=== Section Start ===
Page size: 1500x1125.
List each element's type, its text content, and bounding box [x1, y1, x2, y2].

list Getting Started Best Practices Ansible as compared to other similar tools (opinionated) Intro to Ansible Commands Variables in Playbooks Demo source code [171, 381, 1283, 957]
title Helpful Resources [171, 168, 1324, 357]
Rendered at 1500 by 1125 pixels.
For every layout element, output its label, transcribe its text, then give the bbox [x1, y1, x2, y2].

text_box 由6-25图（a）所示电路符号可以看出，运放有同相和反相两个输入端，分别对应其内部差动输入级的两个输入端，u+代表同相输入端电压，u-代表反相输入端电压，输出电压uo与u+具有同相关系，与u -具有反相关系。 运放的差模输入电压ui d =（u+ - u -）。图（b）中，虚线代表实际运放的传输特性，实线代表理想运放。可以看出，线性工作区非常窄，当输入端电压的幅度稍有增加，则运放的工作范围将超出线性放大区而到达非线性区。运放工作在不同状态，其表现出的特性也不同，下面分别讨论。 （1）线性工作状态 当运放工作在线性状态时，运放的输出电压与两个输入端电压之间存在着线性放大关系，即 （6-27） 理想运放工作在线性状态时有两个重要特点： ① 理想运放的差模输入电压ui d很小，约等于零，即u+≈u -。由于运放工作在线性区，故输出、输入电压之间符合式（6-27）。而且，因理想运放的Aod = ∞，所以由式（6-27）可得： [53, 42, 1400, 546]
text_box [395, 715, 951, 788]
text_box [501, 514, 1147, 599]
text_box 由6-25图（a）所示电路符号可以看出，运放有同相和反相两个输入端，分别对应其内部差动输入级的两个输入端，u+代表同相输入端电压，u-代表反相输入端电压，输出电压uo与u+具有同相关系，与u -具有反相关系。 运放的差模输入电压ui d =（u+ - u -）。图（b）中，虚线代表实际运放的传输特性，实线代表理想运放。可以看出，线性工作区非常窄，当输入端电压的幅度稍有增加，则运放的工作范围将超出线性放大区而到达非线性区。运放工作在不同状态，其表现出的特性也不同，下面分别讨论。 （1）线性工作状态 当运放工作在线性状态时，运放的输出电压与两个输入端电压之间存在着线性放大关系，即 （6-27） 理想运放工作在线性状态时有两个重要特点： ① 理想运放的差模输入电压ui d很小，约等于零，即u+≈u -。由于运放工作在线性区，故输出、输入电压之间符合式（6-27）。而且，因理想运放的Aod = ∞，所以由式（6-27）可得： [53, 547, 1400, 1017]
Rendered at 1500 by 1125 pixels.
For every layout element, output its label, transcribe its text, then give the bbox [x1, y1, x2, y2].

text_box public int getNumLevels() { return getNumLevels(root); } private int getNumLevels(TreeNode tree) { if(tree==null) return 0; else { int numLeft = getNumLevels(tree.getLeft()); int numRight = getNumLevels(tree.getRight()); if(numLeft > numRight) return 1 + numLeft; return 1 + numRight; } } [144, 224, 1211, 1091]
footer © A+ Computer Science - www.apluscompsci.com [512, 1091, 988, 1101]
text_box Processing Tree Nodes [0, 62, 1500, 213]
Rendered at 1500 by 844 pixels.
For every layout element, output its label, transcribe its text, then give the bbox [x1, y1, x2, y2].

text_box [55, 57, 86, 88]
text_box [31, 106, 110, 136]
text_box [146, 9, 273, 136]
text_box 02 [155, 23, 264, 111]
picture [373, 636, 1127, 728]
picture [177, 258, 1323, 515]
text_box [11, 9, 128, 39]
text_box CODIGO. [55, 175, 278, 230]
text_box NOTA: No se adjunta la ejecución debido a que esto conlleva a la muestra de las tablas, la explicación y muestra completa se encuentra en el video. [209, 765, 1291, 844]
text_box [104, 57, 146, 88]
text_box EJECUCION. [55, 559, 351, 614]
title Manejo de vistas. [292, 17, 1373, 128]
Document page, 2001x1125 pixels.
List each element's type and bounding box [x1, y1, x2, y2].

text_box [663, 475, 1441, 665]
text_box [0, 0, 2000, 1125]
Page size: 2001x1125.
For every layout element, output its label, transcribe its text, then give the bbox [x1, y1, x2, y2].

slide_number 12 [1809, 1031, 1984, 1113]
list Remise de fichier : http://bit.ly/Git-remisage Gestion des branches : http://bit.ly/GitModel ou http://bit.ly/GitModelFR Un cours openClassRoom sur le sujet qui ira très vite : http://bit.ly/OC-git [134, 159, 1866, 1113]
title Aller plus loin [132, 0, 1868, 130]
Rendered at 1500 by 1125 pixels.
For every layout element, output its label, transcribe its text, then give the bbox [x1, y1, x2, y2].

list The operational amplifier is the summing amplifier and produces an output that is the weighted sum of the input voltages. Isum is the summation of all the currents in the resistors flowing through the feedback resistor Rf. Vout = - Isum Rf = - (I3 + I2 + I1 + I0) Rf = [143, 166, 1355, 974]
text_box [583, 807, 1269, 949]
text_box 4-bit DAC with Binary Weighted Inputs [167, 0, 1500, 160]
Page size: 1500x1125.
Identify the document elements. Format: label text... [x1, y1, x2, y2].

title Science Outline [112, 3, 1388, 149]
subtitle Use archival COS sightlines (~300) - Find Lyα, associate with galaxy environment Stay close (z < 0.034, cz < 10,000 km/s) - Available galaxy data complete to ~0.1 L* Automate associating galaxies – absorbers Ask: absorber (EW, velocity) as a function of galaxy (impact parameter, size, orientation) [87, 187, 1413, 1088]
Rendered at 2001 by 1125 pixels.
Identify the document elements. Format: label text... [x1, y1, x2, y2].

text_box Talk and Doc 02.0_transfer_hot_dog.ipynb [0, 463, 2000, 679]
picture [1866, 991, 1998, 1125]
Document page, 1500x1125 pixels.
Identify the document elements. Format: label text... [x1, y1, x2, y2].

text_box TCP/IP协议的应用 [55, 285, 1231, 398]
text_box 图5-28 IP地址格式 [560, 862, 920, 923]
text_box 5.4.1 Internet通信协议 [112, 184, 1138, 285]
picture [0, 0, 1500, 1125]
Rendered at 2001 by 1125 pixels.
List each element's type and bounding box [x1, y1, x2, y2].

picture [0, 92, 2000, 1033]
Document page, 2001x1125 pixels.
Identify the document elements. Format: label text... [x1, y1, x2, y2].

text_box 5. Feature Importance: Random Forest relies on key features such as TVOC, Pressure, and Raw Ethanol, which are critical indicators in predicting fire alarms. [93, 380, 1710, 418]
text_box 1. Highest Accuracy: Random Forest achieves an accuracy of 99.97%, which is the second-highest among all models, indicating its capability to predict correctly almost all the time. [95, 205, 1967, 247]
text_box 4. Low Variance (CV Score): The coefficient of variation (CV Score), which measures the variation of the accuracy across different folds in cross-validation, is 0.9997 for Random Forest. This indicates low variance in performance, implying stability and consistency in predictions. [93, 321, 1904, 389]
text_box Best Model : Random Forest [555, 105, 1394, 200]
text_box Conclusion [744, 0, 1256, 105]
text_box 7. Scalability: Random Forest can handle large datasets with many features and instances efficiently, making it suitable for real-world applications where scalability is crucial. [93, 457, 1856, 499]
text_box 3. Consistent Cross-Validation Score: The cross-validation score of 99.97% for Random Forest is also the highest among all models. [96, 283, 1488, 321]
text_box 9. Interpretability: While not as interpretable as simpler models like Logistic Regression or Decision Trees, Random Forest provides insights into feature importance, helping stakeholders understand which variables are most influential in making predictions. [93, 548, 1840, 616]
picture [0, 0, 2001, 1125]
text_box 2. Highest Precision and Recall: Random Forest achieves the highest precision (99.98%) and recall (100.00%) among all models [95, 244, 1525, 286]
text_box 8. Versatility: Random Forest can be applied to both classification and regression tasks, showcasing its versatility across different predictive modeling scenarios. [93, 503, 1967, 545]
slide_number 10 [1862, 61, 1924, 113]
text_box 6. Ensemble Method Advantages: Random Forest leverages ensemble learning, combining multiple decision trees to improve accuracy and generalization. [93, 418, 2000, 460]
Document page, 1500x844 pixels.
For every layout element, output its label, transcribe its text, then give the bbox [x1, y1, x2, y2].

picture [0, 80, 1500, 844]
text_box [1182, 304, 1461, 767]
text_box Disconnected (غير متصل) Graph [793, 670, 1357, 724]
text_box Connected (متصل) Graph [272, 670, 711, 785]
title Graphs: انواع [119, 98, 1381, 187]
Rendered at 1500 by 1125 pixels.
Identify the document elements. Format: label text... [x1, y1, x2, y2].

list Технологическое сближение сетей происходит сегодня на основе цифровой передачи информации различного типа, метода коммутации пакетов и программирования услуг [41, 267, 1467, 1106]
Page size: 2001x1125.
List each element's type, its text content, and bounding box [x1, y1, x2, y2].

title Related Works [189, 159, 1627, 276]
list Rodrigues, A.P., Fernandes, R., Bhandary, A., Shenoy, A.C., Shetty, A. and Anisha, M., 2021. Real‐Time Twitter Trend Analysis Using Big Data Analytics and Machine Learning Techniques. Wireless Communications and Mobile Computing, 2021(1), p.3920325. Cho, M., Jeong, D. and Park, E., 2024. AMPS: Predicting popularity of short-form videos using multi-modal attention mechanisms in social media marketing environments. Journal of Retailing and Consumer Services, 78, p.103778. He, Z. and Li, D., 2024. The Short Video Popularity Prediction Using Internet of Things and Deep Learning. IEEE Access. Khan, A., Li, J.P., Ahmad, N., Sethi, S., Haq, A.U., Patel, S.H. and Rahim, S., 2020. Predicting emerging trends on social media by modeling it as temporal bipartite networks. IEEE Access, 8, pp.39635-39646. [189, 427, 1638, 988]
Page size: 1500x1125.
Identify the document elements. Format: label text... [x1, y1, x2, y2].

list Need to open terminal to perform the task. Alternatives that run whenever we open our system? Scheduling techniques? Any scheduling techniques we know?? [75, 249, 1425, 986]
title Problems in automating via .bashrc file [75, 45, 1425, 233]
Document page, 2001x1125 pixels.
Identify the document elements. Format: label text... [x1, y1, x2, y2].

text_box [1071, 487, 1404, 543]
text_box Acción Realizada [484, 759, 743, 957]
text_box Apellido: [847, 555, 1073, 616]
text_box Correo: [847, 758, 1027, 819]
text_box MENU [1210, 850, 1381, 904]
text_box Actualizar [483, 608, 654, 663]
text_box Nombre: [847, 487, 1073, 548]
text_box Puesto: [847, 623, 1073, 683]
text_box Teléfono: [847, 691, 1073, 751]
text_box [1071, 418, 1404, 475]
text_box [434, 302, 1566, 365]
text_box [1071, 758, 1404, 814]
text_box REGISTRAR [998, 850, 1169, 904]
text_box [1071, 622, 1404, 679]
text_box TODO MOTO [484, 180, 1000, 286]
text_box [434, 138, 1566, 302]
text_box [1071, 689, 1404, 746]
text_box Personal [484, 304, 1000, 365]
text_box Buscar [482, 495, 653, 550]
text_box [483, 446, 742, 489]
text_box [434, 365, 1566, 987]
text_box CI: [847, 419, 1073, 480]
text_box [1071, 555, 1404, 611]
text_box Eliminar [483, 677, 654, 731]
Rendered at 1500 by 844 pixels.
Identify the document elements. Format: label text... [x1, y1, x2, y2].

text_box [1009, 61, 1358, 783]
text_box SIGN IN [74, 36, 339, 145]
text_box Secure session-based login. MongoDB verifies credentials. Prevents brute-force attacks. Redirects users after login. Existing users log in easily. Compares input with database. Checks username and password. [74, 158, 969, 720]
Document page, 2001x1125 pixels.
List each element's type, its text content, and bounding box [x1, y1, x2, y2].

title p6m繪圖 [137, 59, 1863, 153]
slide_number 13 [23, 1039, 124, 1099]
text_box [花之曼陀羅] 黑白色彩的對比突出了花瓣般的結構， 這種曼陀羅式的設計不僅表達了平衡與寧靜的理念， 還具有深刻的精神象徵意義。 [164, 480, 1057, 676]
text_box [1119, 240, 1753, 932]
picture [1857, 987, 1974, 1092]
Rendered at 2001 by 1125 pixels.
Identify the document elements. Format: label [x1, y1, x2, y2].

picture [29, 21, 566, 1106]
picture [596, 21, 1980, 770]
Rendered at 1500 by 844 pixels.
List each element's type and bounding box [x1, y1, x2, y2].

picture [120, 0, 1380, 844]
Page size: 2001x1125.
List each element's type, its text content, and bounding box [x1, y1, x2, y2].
=== Section End ===
ACTIVITY: Restate verbatim all lines from the start of the data through the line containing "text_box [395, 715, 951, 788]", with both ends kept.

TASK SOLUTION:
Page size: 1500x1125.
List each element's type, its text content, and bounding box [x1, y1, x2, y2].

list Getting Started Best Practices Ansible as compared to other similar tools (opinionated) Intro to Ansible Commands Variables in Playbooks Demo source code [171, 381, 1283, 957]
title Helpful Resources [171, 168, 1324, 357]
Rendered at 1500 by 1125 pixels.
For every layout element, output its label, transcribe its text, then give the bbox [x1, y1, x2, y2].

text_box 由6-25图（a）所示电路符号可以看出，运放有同相和反相两个输入端，分别对应其内部差动输入级的两个输入端，u+代表同相输入端电压，u-代表反相输入端电压，输出电压uo与u+具有同相关系，与u -具有反相关系。 运放的差模输入电压ui d =（u+ - u -）。图（b）中，虚线代表实际运放的传输特性，实线代表理想运放。可以看出，线性工作区非常窄，当输入端电压的幅度稍有增加，则运放的工作范围将超出线性放大区而到达非线性区。运放工作在不同状态，其表现出的特性也不同，下面分别讨论。 （1）线性工作状态 当运放工作在线性状态时，运放的输出电压与两个输入端电压之间存在着线性放大关系，即 （6-27） 理想运放工作在线性状态时有两个重要特点： ① 理想运放的差模输入电压ui d很小，约等于零，即u+≈u -。由于运放工作在线性区，故输出、输入电压之间符合式（6-27）。而且，因理想运放的Aod = ∞，所以由式（6-27）可得： [53, 42, 1400, 546]
text_box [395, 715, 951, 788]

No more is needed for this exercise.